Over this approximate two-year period, I probably sent the journal’s editor and editorial office 20-30 emails asking for clarifications and status updates about my paper. The handling of the paper was unfair to me, and it reflected incompetence at the editorial level. It was an excruciating experience. To add to the frustrations was the fact that during the long review process, I could see the editor regularly commenting about science and politics on Twitter. This was occurring at the same time that I could see, via the publisher’s submission portal, that my paper was sitting in the editor’s inbox. Thus, he had the time to get to my paper but chose not to.

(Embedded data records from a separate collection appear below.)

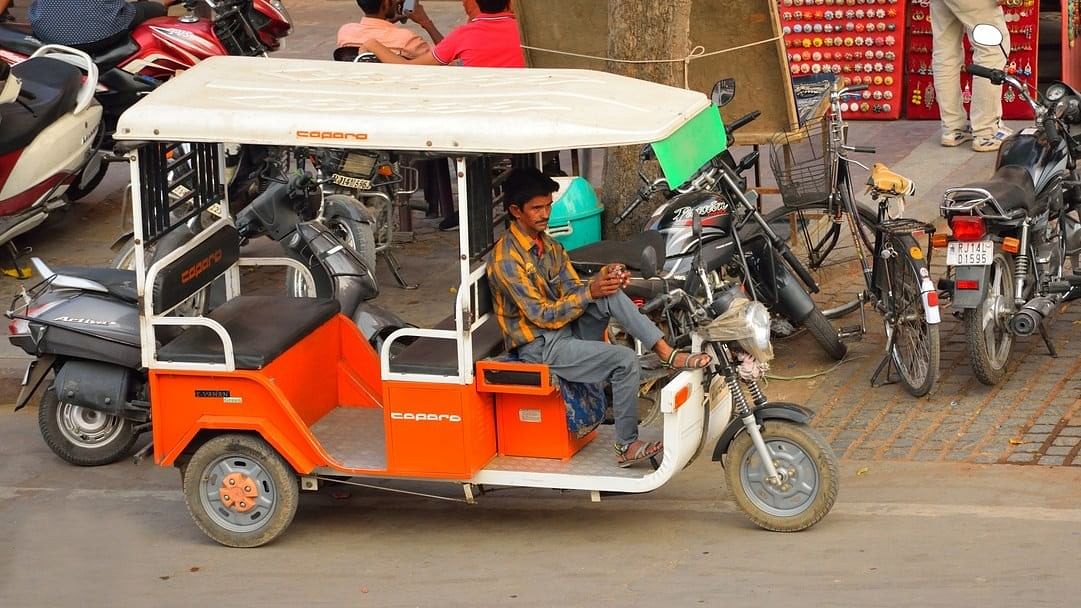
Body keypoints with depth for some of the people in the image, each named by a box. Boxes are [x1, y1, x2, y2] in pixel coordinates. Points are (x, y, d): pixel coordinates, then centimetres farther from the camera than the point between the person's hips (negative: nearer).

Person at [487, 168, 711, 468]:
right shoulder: (506, 259, -18)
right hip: (541, 347, -7)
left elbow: (575, 291, 5)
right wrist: (590, 292, -25)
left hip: (566, 330, 8)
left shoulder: (549, 245, 10)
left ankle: (666, 351, -20)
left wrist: (604, 278, -16)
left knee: (610, 294, -16)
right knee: (625, 361, -22)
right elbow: (543, 316, -20)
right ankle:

I suspect, but cannot prove, that the topic of the paper was a key reason why the editor handled the paper so poorly, why he and his associates sent it out to two different sets of reviewers, and why it took the paper so long to get the final editorial nod of approval. Throughout the review process, I wanted to call the editor out for his incompetence and inconsiderate behaviour. But I held my tongue. I knew that I had four positive reviews on my side. I also knew that given the “controversial” nature of the paper, I might struggle to find another journal that was willing to review it.
Ultimately, my patience paid off. The paper was eventually published under the title, “‘Male circumcision’ and ‘female genital mutilation’: why parents choose the procedures and the case for gender bias in medical nomenclature.” According to the journal’s website, the paper was their most read paper in 2023, with over 8,000 views, nearly three times as many views as the second most viewed paper. The editor has yet to tweet it out.